- journal_title:Economic Geology
- Contributor:Marieke Van Lichtervelde ; Stefano Salvi ; Didier Beziat ; Robert L. Linnen
- Publisher:Society of Economic Geologists
- Date:2007-
- Format:text/html
- Language:en
- Identifier:10.2113/gsecongeo.102.2.257
- journal_abbrev:Economic Geology
- issn:0361-0128
- volume:102
- issue:2
- firstpage:257
- section:Articles
Tantalum, a key element in the electronics industry, is produced mainly from rare element granitic pegmatites. Although their internal structure, mineralogy, and petrogenesis have been extensively investigated, the processes that control tantalum mineralization remain poorly understood, in particular the role of fluids in the crystallization of tantalum ore. One of the major problems arises from the difficulty in distinguishing primary magmatic from secondary, hydrothermal textures in such complex rocks.
In the Tanco pegmatite, Manitoba, Canada, tantalum mineralization shows a complexity that reflects the complex petrogenesis of its host pegmatite. Eight different families of tantalum oxides occur in various associations and compositions. The Tanco Lower pegmatite is an isolated body beneath the main pegmatite body that contains abundant tantalum associated with mica alteration. Tantalum mineralization in the Tanco Lower pegmatite occurs as three different styles. Facies 1 is hosted by the wall zone and hosts primary magmatic Ta oxides with simple textures (progressive and oscillatory zoning). Facies 2 is hosted by the lower and upper intermediate zones where most mineralization occurs with dendritic amblygonite. Facies 3 is hosted by the central zone, which is affected by mica alteration. In this latter facies, the oxides show particularly complex textures evident from X-ray mapping. By combining information obtained from textural observations and chemical analyses, we are able to determine the paragenesis for each Ta oxide-bearing mineral assemblage and hence to evaluate the relative contributions of magmatic versus hydrothermal processes. In complex associations, we observe relics of primary Ta phases that are replaced or overgrown by secondary Ta phases. We propose the paragenetic sequence: columbite group minerals + microlite (early primary magmatic) → columbite + wodginite group minerals + microlite (late primary magmatic) → wodginite group minerals + microlite (secondary magmatic) → ferrotapiolite (secondary magmatic). In addition, chemical variations were identified in the columbite and wodginite group minerals, both at the crystal scale and at the pegmatite scale. Columbite and wodginite group minerals show the typical Ta* = Ta/(Ta + Nb) and Mn* = Mn/(Mn + Fe) (atomic ratios) increase from earlier to later zones. At the crystal scale, the increase in Ta* and Mn* with fractionation in the columbite group is explained by the higher solubility of the Ta end member relative to the Nb end member and the crystallization of other minerals that shift the melt composition toward Mn* enrichment. The fractionation trend in the wodginite group shows Fe enrichment, which is consistent with experimental results that show a higher solubility of the Fe end member relative to the Mn end member in columbite group minerals.

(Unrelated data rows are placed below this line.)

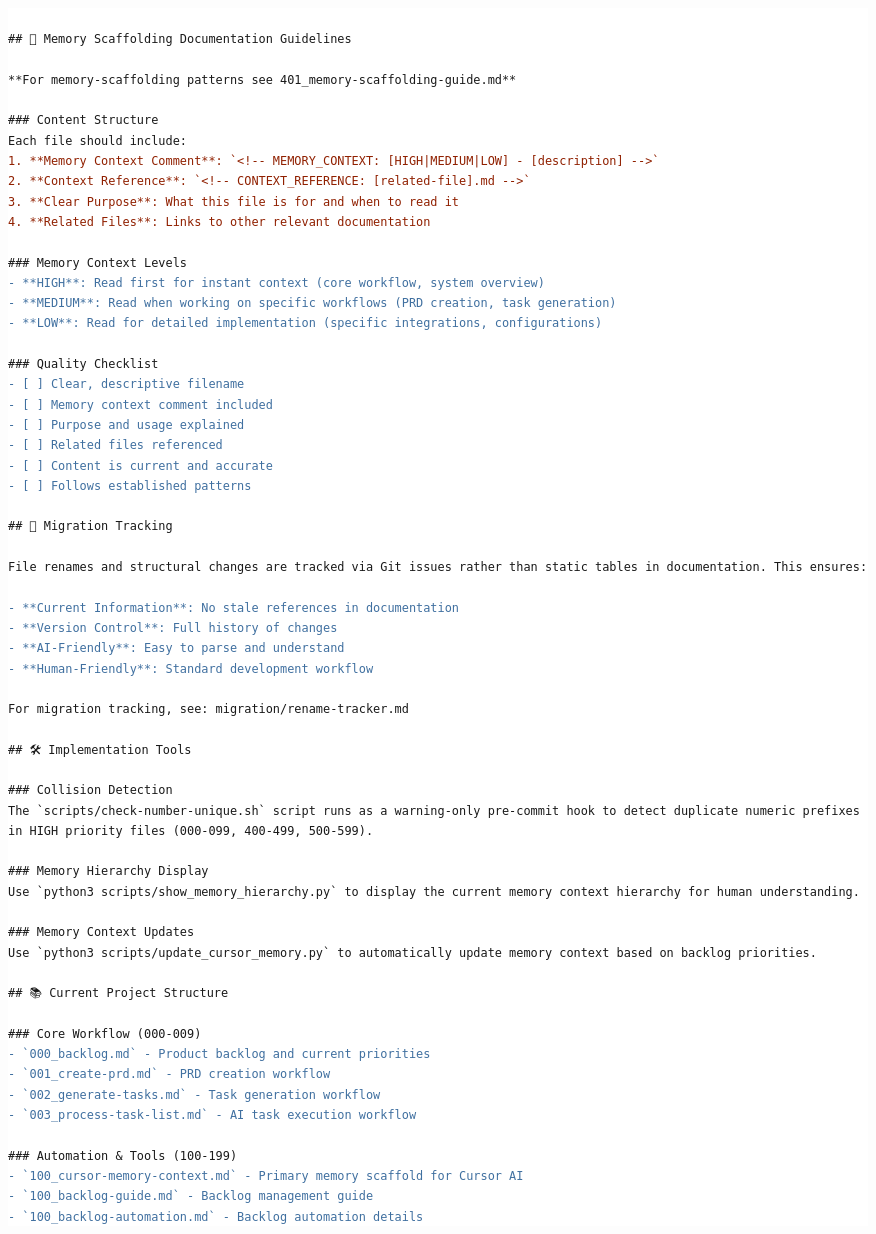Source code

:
 ```diff

## 🧠 Memory Scaffolding Documentation Guidelines

**For memory-scaffolding patterns see 401_memory-scaffolding-guide.md**

### Content Structure
Each file should include:
1. **Memory Context Comment**: `<!-- MEMORY_CONTEXT: [HIGH|MEDIUM|LOW] - [description] -->`
2. **Context Reference**: `<!-- CONTEXT_REFERENCE: [related-file].md -->`
3. **Clear Purpose**: What this file is for and when to read it
4. **Related Files**: Links to other relevant documentation

### Memory Context Levels
- **HIGH**: Read first for instant context (core workflow, system overview)
- **MEDIUM**: Read when working on specific workflows (PRD creation, task generation)
- **LOW**: Read for detailed implementation (specific integrations, configurations)

### Quality Checklist
- [ ] Clear, descriptive filename
- [ ] Memory context comment included
- [ ] Purpose and usage explained
- [ ] Related files referenced
- [ ] Content is current and accurate
- [ ] Follows established patterns

## 🔄 Migration Tracking

File renames and structural changes are tracked via Git issues rather than static tables in documentation. This ensures:

- **Current Information**: No stale references in documentation
- **Version Control**: Full history of changes
- **AI-Friendly**: Easy to parse and understand
- **Human-Friendly**: Standard development workflow

For migration tracking, see: migration/rename-tracker.md

## 🛠️ Implementation Tools

### Collision Detection
The `scripts/check-number-unique.sh` script runs as a warning-only pre-commit hook to detect duplicate numeric prefixes in HIGH priority files (000-099, 400-499, 500-599).

### Memory Hierarchy Display
Use `python3 scripts/show_memory_hierarchy.py` to display the current memory context hierarchy for human understanding.

### Memory Context Updates
Use `python3 scripts/update_cursor_memory.py` to automatically update memory context based on backlog priorities.

## 📚 Current Project Structure

### Core Workflow (000-009)
- `000_backlog.md` - Product backlog and current priorities
- `001_create-prd.md` - PRD creation workflow
- `002_generate-tasks.md` - Task generation workflow
- `003_process-task-list.md` - AI task execution workflow

### Automation & Tools (100-199)
- `100_cursor-memory-context.md` - Primary memory scaffold for Cursor AI
- `100_backlog-guide.md` - Backlog management guide
- `100_backlog-automation.md` - Backlog automation details
```
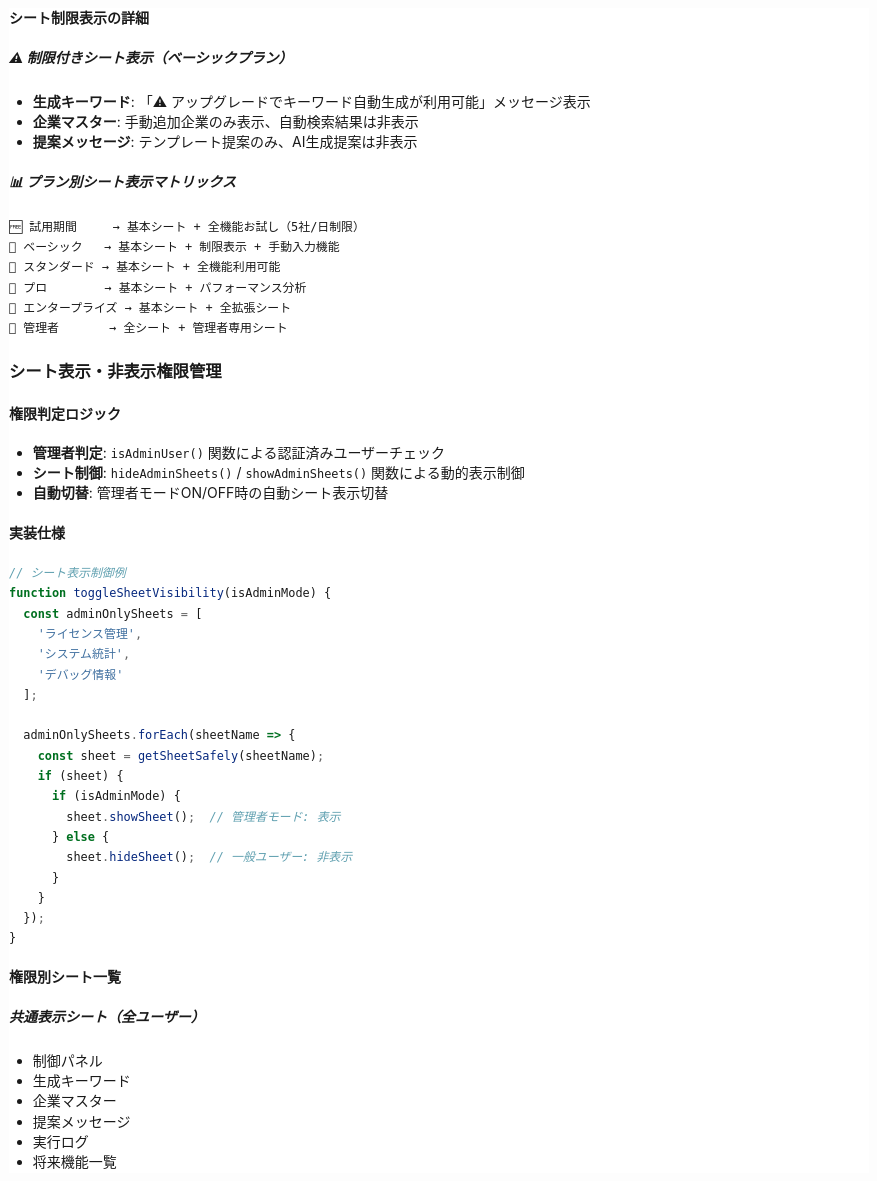 
#### シート制限表示の詳細

##### ⚠️ 制限付きシート表示（ベーシックプラン）
- **生成キーワード**: 「⚠️ アップグレードでキーワード自動生成が利用可能」メッセージ表示
- **企業マスター**: 手動追加企業のみ表示、自動検索結果は非表示
- **提案メッセージ**: テンプレート提案のみ、AI生成提案は非表示

##### 📊 プラン別シート表示マトリックス
```
🆓 試用期間     → 基本シート + 全機能お試し（5社/日制限）
🥉 ベーシック   → 基本シート + 制限表示 + 手動入力機能
🥈 スタンダード → 基本シート + 全機能利用可能
🥇 プロ        → 基本シート + パフォーマンス分析
💎 エンタープライズ → 基本シート + 全拡張シート
🔐 管理者       → 全シート + 管理者専用シート
```

### シート表示・非表示権限管理

#### 権限判定ロジック
- **管理者判定**: `isAdminUser()` 関数による認証済みユーザーチェック
- **シート制御**: `hideAdminSheets()` / `showAdminSheets()` 関数による動的表示制御
- **自動切替**: 管理者モードON/OFF時の自動シート表示切替

#### 実装仕様
```javascript
// シート表示制御例
function toggleSheetVisibility(isAdminMode) {
  const adminOnlySheets = [
    'ライセンス管理',
    'システム統計', 
    'デバッグ情報'
  ];
  
  adminOnlySheets.forEach(sheetName => {
    const sheet = getSheetSafely(sheetName);
    if (sheet) {
      if (isAdminMode) {
        sheet.showSheet();  // 管理者モード: 表示
      } else {
        sheet.hideSheet();  // 一般ユーザー: 非表示
      }
    }
  });
}
```

#### 権限別シート一覧

##### 共通表示シート（全ユーザー）
- 制御パネル
- 生成キーワード  
- 企業マスター
- 提案メッセージ
- 実行ログ
- 将来機能一覧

Considering the available experimental data, as well as the intimate association of Ta oxides with zircon observed in this study, we conclude that tantalum mineralization is a product of direct crystallization from the melt rather than hydrothermal in origin. Fluids are attributed an indirect role only, as they could have brought minor elements (Fe, Mn, or Ca) into the melt, which resulted in the crystallization of secondary Ta phases. Textural evidence shows that the late secondary phases were formed at the same time as mica alteration. We suggest that mica alteration was due to a late melt, rather than a hydrothermal fluid, that reacted with the blocky K-feldspar of the central zone. During the alteration event, tantalum was remobilized from primary phases and incorporated in new, secondary Ta oxide species.